* _EXERCISE PASSAGE_:
Step by step solution

01

Introduction to Orientable Surfaces

An orientable surface is a surface that has two distinct sides, often referred to as the "front" and "back" sides. On an orientable surface, if you start on one side and move around the surface, you will always end up back on the same side you started from. Mathematically, you can always define a consistent "normal" vector on an orientable surface, which points outward on one side and inward on the other side.
02

Examples of Orientable Surfaces

Examples of orientable surfaces include: spheres, cylinders, tori (the plural of a torus, which is like a donut shape), and the surface of a cube. Each of these surfaces has a clearly defined inside and outside, and a consistent normal vector that can be assigned at each point on the surface.
03

Non-orientable Surfaces

Non-orientable surfaces are surfaces that do not have distinct "front" and "back" sides. If you move around on a non-orientable surface, you can end up on the opposite "side" without crossing an edge. The most famous example of a non-orientable surface is the Mobius strip, which is a twisted strip with only one side. Another example is the Klein bottle, which is a surface that intersects itself without any boundary edges. These surfaces do not have a consistent normal vector that points outward on one side and inward on the other side at all points.

* _WORK TO COMPLETE_:
1. In the passage on orientable surfaces, what is named as the most famous example of a non-orientable surface?
2. List every surface that the passage on orientable surfaces gives as an example of an orientable surface.
3. Decide whether each statement agrees with the passage on orientable surfaces, and quote the words that decide it. (a) A torus is described as being like a donut shape. (b) The Klein bottle has boundary edges. (c) On an orientable surface, moving around always brings you back to the side you started from.

* _ENTRIES PROVIDED_:
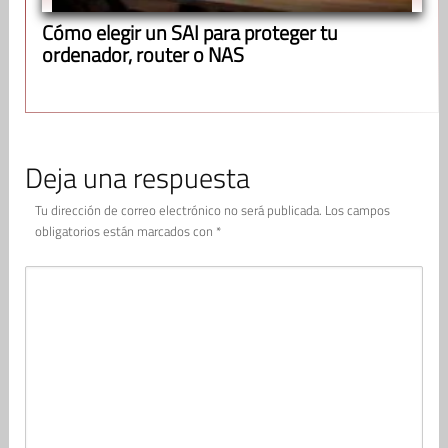
Cómo elegir un SAI para proteger tu
ordenador, router o NAS
Deja una respuesta
Tu dirección de correo electrónico no será publicada.
Los campos
obligatorios están marcados con
*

* _ANSWERS PER TASK_:
1. The Mobius strip.

2. Spheres, cylinders, tori, and the surface of a cube.

3.
(a) Yes: "tori (the plural of a torus, which is like a donut shape)"
(b) No: "a surface that intersects itself without any boundary edges"
(c) Yes: "you will always end up back on the same side you started from"